> [Explore the material]
1. Give the username of every person who posts in the forum thread about the Wii Fit lawsuit, in the order they appear.
2. Extend the forum thread about the Wii Fit lawsuit from the point where it stops.

> [Text shown]
◆ ◆ ◆ ◆
# Some publicity seeking bloke to file class action suit against Nintedo for Wii Fit



## editor (Feb 12, 2009)

Desperate publicity merchant ahoy!



> Well, this was probably bound to happen. A fitness "expert" named Michael Torchia says he's now preparing a class-action suit against NIntendo which will apparently seek to remove its Wii Fit from the shelves unless they add warnings to the product. The offense? Torchia claims that the Wii Fit actually contributes to obesity, essentially because it claims to be something that it's really not -- namely, a fitness tool -- and discourages people from doing more traditional exercise.
> 
> He also, however, seems to be concerned that the Wii Fit is dangerous -- mostly because it doesn't stress warming up enough, and users can do the exercises wrong, straining or injuring themselves. Now, we're not going to delve into the validity of his claims (though, how do you explain this dude? Just saying), but we should note that Torchia is apparently getting ready to launch his airwave-rocking AM radio show, "Shape Up, America," and we figure he's looking to drum up some buzz for himself...
> 
> ...


I like the user comment from that article: "I like how he says it isn't a workout but you need to warm-up more before doing it."


----------



## skunkboy69 (Feb 12, 2009)

Why can't people just be fuckin sensible and get a life ?


----------



## SK. (Feb 12, 2009)

skunkboy69 said:


> Why can't people just be fuckin sensible and get a life ?
◆ ◆ ◆ ◆
(Source data)
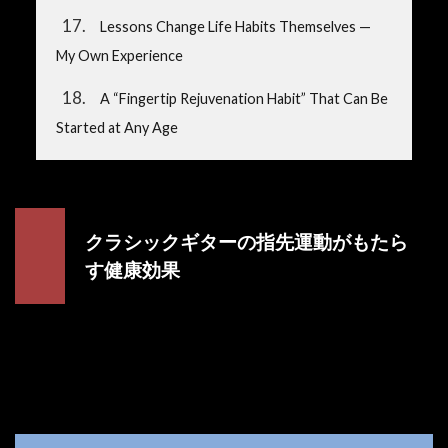
17
Lessons Change Life Habits Themselves —
My Own Experience
18
A “Fingertip Rejuvenation Habit” That Can Be
Started at Any Age
クラシックギターの指先運動がもたら
す健康効果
◆ ◆ ◆ ◆
> [Results in order]
1. editor, skunkboy69, SK.

2.
Money pure and simple.  Its always about the money


----------



## UnderAnOpenSky (Feb 12, 2009)

Does seem rather daft, although has anyone got noticeably fitter from using one? I was working with a rather large client the other day who told me she was saving for a Wii Fit which made me a little sad, as I don't think it will have the affect she is hoping for.


----------



## editor (Feb 12, 2009)

Global_Stoner said:


> Does seem rather daft, although has anyone got noticeably fitter from using one?


I'd say so:



> Numbers game
> 1,830 calories the average amount of calories burnt a week by children using the Wii console (based on a 12.2hour average gaming week)
> 
> 130 beats a minute the heart rate children can reach while playing Wii, compared with 83 beats a minute when playing sedentary games
> ...


http://uk.gamespot.com/wii/sports/wiisports/news.html?sid=6166231


----------



## UnderAnOpenSky (Feb 13, 2009)

That's not very many at all for 12 hours exercise, but probably a lot more fun I grant you.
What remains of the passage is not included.